安心の気持ちが心から身体にまでにじみ出て来たようで必死に自転車を漕いだ疲れがドッと来る。身体から力が抜けていく。脚が重い。じわじわと浮腫んでいく気がした。脚を上に上げる事が出来ればもっと快適だろうけど、乗客は確かに少ないけれどそんな事をしては流石にマナー違反になってしまうと分かっているので諦めた。
明日はホテルにでも泊まってのびのびと眠れたらいいななんて、呑気に考えていた。
俺は思い出したかのようにスマホを取り出した。家出するのだから、家族や知人の連絡先はもういらないと思ったからだ。でも、もしも連絡したくなったらどうする?いや、さっきもう戻らないと決意したばかりじゃないか。俺は葛藤していた。自問自答を繰り返す。
悩みに悩んだ末に、着信拒否という形をとった。これで俺から連絡する事出来ても向こうから、連絡が来る事はないだろう。
誰かから頻繁に連絡が来ては落ち着いていられない。

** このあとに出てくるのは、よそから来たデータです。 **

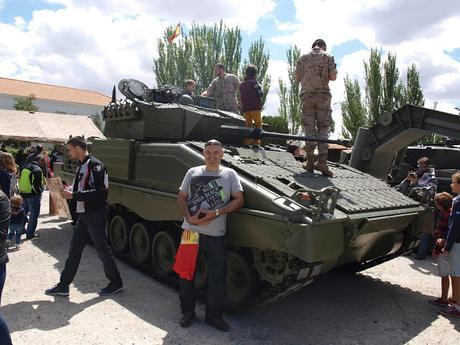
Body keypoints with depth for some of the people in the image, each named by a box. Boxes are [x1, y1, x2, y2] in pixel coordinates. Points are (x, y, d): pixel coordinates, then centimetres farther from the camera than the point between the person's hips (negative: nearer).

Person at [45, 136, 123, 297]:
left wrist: (73, 195, -19)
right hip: (84, 214, 9)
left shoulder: (95, 165, -15)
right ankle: (63, 285, 24)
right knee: (74, 250, 13)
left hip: (95, 215, -9)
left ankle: (116, 283, 17)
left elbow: (98, 192, -23)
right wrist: (69, 190, 6)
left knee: (102, 249, 1)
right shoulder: (81, 166, 14)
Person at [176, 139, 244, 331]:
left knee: (217, 277, 6)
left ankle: (214, 315, 25)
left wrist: (216, 212, -14)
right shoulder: (193, 172, 8)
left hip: (216, 235, -1)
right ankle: (187, 312, 31)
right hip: (190, 231, 2)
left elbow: (239, 200, -2)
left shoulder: (229, 174, 4)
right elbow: (181, 198, 9)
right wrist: (189, 217, -10)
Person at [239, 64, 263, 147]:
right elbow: (260, 94, -7)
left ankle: (246, 143, 5)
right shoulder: (254, 82, -7)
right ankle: (256, 143, -8)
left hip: (245, 108, 6)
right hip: (255, 107, -6)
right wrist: (260, 87, 9)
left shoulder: (241, 84, 14)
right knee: (258, 125, 0)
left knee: (248, 125, 11)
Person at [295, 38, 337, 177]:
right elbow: (333, 77, 0)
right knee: (323, 128, 1)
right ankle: (322, 161, -7)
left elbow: (297, 78, 11)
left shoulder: (302, 58, 12)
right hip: (323, 94, -2)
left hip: (306, 94, 2)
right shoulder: (328, 57, 6)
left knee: (309, 129, 3)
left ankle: (310, 162, 3)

バイブがなるだけで動悸が激しくなる。それくらい連絡を貰うという事が今は耐えられなかったし、怖かった。
例え、心配だからと言う理由でも。
まだ発車まで時間があるようだったのでネットニュースを適当にスクロールしながらなんとなく見ていた。俺もいつか捜索願を出されて、ネットニュースに載ったりするのかな、なんて考えたりもしていた。ネットニュースの一つの見出しが目にとまる。
『女子高生が刺される。犯人は同級生か』
物騒な事件だ。しかも被害者は俺と同い年の子。被害者と加害者の間にどんなドラマがあったのだろう。でも俺も、家出という選択肢を取らなければ、一歩間違えれば加害者のように誰かに危害を加えてしまっていた可能性だってある。他人事ではないように思える。

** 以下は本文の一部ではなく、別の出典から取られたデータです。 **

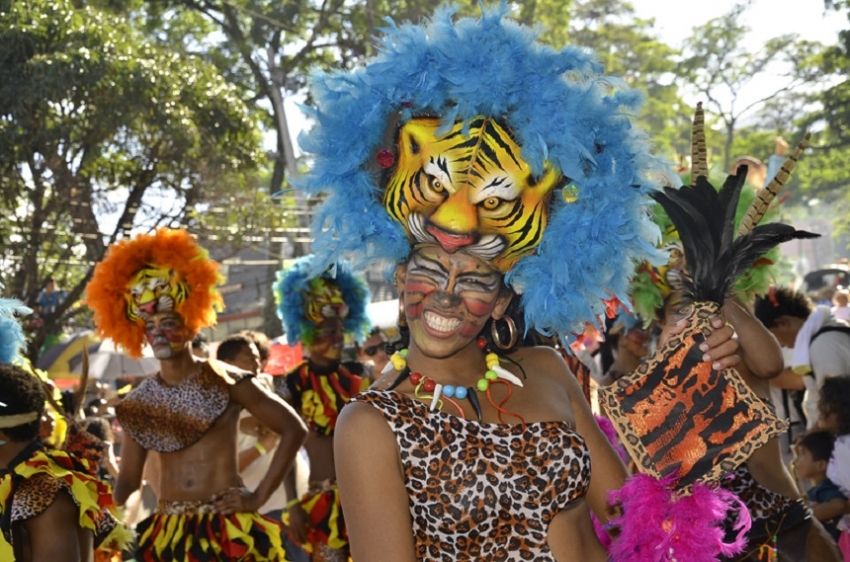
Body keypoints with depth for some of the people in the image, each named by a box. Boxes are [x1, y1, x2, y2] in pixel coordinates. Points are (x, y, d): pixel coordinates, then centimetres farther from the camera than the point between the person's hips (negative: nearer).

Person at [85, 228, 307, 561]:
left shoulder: (224, 381, -4)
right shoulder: (138, 402, 7)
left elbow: (294, 429, -3)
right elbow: (128, 481, 11)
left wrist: (260, 496, -7)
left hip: (229, 530, -4)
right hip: (167, 535, 4)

違う。今はそんな事を考えてはいけない。負の感情が大きくなるだけだ。目の前の事だけ考えよう。一人で頭をブンブン振りながら自分を奮い立たせていた。
「ここ空いてるよね?君は一人旅に行くの?」
「え?」
いきなり声を掛けて来たのは俺と同い年くらいの見知らぬ女の子だった。茶髪のボブヘアーで柔らかい雰囲気の子だ。第一印象は可愛い。

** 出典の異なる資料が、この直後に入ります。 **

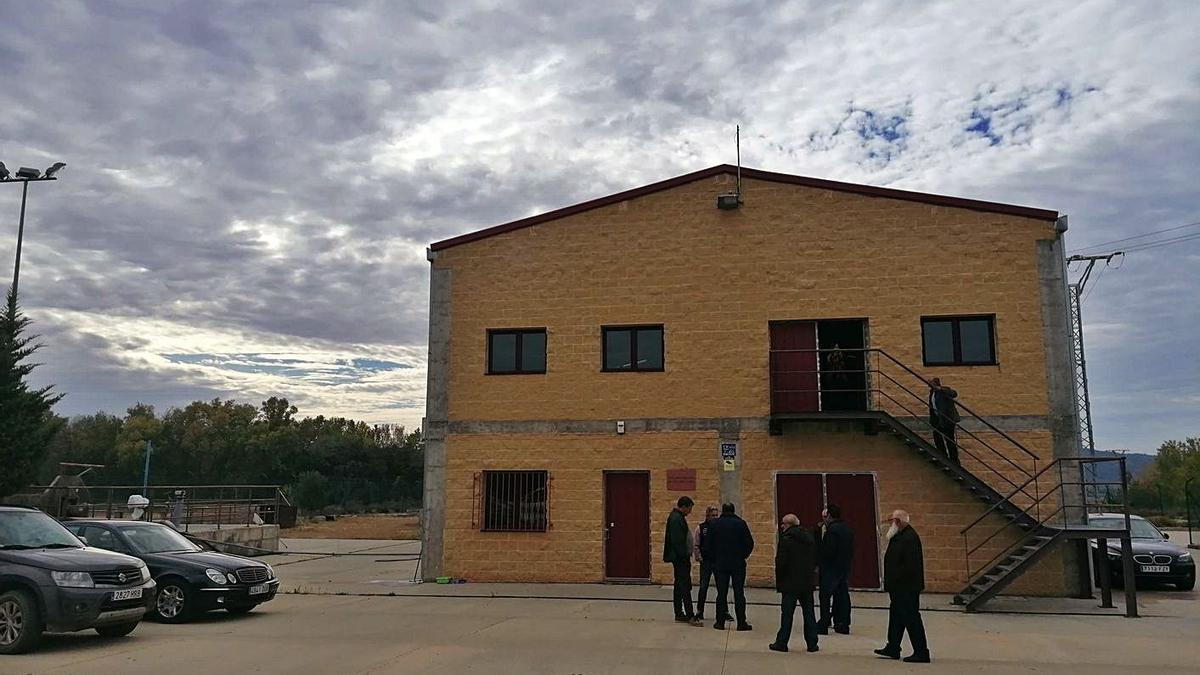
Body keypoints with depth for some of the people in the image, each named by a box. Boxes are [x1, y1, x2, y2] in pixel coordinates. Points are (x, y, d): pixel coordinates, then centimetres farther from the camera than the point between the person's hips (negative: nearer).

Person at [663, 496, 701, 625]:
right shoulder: (676, 519, -17)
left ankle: (679, 614, 19)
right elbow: (677, 541, -23)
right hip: (680, 557, -11)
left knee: (680, 584, 13)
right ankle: (689, 616, -10)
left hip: (679, 558, 11)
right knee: (685, 585, -10)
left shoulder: (677, 517, 16)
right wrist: (684, 556, -21)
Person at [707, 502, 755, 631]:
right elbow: (750, 543, -3)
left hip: (720, 564, 1)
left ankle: (720, 622, 6)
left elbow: (710, 544, 2)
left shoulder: (714, 524, 1)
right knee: (739, 594, 3)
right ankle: (741, 623, 4)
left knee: (721, 594, 5)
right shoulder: (741, 523, -2)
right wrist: (743, 556, 11)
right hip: (738, 564, -1)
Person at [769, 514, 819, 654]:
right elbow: (815, 559, 12)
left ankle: (781, 643, 6)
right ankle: (812, 643, 14)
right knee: (809, 612, 11)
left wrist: (779, 579, -4)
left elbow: (781, 562, -16)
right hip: (807, 582, 6)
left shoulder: (786, 539, -14)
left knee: (787, 613, 1)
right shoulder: (809, 537, 8)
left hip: (790, 583, -6)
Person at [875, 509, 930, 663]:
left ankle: (921, 653, 5)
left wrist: (895, 579, -19)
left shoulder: (909, 538, -21)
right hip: (899, 587, 11)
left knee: (911, 619, -3)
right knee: (896, 616, 17)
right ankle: (892, 649, 28)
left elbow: (910, 565, -26)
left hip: (907, 587, -11)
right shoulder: (900, 536, 12)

俺の左隣は命と同等に大切なリュックサックがあるというのに、おかまいなしにいきなりその女の子が腰掛けて来る。もちろん、他にも座席はたっぷり空いている。
「ちょっと、何なん……」
話そうとする俺の唇にそっと人差し指を当てて来る。俺は驚いて思わず息を止めてしまった。抵抗する間も無く、女の子は俺の肩に寄りかかるように近づき、耳元に両手をあてて囁くように話しかけて来た。